Turquie : vers la criminalisation explicite 

Un projet de loi préparé par le ministère de la Justice en Turquie prévoit d’emprisonner (1 à 3 ans) toute personne qui “encourage ou promeut” l’identité LGBT, de pénaliser les cérémonies de fiançailles ou mariages entre personnes de même sexe (jusqu’à 4 ans), et de durcir drastiquement l’accès à la transition (âge relevé à 25 ans, 4 expertises médicales sur au moins un an). Sous l’impulsion de Recep Tayyip Erdoğan, 2025 proclamée “Année de la famille”, cette offensive marque un recul majeur. Bien que l’homosexualité ne soit plus pénalisée depuis 1858, la Turquie est classée 47e/49 en Europe (ILGA-Europe).
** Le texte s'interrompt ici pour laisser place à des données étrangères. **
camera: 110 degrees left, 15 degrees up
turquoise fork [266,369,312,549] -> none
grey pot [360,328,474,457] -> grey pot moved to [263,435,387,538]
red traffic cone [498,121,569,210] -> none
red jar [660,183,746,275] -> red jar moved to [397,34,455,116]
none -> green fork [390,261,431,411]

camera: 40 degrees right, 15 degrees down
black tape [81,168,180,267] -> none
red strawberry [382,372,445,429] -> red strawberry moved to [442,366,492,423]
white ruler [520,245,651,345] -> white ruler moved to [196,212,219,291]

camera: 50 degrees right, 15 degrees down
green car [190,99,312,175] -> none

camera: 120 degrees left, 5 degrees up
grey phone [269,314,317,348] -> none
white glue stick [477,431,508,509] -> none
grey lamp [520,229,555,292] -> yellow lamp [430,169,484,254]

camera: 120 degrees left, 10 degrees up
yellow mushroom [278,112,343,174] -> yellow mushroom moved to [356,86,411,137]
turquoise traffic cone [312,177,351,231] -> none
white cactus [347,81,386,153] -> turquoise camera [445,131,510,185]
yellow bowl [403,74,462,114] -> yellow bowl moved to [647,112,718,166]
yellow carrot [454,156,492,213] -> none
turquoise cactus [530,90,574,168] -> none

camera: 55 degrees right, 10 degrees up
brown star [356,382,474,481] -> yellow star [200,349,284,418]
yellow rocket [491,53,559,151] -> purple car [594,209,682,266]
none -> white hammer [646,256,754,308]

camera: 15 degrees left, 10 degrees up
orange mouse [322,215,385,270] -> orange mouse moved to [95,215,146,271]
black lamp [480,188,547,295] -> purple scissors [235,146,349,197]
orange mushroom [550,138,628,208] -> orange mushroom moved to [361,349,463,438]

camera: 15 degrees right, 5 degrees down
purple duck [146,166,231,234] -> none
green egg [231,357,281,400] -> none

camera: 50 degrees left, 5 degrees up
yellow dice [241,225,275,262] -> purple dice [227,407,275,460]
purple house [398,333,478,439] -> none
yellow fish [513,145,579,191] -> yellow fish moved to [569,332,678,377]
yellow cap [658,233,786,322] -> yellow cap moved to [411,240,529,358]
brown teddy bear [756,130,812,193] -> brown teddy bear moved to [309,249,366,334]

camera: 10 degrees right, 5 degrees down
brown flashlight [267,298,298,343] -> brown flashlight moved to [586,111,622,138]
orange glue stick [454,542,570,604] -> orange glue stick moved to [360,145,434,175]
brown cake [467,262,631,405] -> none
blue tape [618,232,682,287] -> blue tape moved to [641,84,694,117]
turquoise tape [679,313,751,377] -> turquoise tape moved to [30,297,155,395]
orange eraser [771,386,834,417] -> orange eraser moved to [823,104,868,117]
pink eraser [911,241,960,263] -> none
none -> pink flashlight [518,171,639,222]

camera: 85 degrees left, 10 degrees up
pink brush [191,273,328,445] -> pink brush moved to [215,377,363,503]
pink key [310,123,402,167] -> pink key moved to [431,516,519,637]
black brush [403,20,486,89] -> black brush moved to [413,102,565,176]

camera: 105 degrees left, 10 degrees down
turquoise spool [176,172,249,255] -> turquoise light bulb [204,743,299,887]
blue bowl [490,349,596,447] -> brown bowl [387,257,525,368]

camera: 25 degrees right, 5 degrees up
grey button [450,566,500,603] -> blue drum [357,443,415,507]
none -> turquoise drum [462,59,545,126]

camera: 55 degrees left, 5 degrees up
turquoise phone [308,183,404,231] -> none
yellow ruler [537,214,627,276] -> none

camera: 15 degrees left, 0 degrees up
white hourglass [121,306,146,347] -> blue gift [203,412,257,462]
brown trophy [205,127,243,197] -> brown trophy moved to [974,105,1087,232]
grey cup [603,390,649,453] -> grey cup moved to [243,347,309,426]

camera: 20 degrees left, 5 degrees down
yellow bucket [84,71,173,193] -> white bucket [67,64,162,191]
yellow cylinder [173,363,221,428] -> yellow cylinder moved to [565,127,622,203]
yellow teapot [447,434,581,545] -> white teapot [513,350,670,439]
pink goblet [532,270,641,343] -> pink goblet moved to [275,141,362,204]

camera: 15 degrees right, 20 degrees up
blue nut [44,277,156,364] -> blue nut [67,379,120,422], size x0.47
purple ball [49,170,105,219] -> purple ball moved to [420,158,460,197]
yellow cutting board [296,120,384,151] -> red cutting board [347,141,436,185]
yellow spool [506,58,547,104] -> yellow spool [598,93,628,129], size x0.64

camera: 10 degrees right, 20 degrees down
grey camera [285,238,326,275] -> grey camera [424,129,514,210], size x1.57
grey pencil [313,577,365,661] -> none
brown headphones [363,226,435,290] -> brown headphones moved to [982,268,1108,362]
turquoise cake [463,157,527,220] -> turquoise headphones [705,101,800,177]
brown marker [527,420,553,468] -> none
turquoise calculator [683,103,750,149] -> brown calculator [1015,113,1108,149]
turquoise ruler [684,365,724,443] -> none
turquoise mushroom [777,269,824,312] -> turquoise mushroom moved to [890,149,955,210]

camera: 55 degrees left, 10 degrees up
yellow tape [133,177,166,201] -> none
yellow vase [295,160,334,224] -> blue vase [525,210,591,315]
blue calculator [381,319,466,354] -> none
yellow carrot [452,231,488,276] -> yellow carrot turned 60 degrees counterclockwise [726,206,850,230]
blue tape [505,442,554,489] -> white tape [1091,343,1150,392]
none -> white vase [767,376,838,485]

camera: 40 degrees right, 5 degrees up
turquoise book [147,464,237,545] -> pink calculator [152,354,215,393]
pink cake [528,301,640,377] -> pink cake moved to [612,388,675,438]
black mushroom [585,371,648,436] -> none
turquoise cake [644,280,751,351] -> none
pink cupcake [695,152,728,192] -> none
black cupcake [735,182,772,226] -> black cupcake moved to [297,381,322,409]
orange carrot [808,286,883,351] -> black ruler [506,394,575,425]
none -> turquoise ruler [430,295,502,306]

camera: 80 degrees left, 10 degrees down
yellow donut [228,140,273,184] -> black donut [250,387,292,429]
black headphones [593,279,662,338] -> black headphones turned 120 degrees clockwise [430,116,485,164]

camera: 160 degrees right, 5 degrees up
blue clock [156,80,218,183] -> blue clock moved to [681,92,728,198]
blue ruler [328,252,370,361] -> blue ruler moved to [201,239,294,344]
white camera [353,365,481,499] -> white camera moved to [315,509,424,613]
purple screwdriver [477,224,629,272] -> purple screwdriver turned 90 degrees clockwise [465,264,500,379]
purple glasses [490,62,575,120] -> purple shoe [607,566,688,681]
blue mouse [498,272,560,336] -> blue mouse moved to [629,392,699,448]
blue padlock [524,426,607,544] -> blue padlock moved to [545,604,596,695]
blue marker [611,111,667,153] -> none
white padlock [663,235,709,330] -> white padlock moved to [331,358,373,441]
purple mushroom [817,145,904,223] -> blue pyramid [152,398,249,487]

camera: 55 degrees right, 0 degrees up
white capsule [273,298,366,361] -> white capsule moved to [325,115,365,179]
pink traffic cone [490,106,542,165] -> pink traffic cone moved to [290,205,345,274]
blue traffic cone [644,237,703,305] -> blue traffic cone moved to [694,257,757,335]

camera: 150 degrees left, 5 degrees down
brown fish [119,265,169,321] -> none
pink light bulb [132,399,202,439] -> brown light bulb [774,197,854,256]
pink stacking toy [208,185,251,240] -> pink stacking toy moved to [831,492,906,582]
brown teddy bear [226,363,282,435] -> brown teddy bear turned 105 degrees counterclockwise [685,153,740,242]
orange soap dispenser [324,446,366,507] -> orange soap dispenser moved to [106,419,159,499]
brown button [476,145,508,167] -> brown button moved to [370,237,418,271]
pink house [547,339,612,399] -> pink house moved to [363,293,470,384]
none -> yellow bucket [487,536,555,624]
Turkish Minute, 17 février 2026

Sénégal : répression anti-LGBT 

Le 9 février, 12 hommes ont été arrêtés à Dakar pour « actes contre nature » et « transmission intentionnelle du VIH ». Ils risquent jusqu’à 5 ans de prison (amendes de 100 000 à 1 500 000 CFA) pour relations présumées entre personnes de même sexe, et 10 ans pour l’accusation liée au VIH. L’article 319 du Code pénal criminalise toujours l’homosexualité. Les ONG alertent : usage de préservatifs et données VIH comme preuves, climat de peur, recul des soins. HRW exige libérations et abrogation des lois discriminatoires.

Human Rights Watch, 18 février 2026

Cuba : le Code de la famille, victoire LGBT par référendum

En 2022, Cuba a adopté par référendum un nouveau Code de la famille approuvé à 67 % (participation 75 %), après 80 000 consultations publiques. Le texte élargit les droits LGBT, mais aussi ceux des femmes et des enfants. Malgré l’opposition d’Églises catholique et évangéliques, le processus participatif a permis d’amender la moitié des propositions initiales. Dans un contexte de blocus renforcé par Donald Trump, ce vote est présenté comme une avancée sociale majeure et un acte de souveraineté démocratique.

Morning Star, 20 février 2026



À propos de l’auteur

Albin Serviant est le co-fondateur de The Pigments Project, think & do tank et fonds de dotation LGBTQ+ qui agit pour l’universalité des droits, l’égalité et les libertés publiques.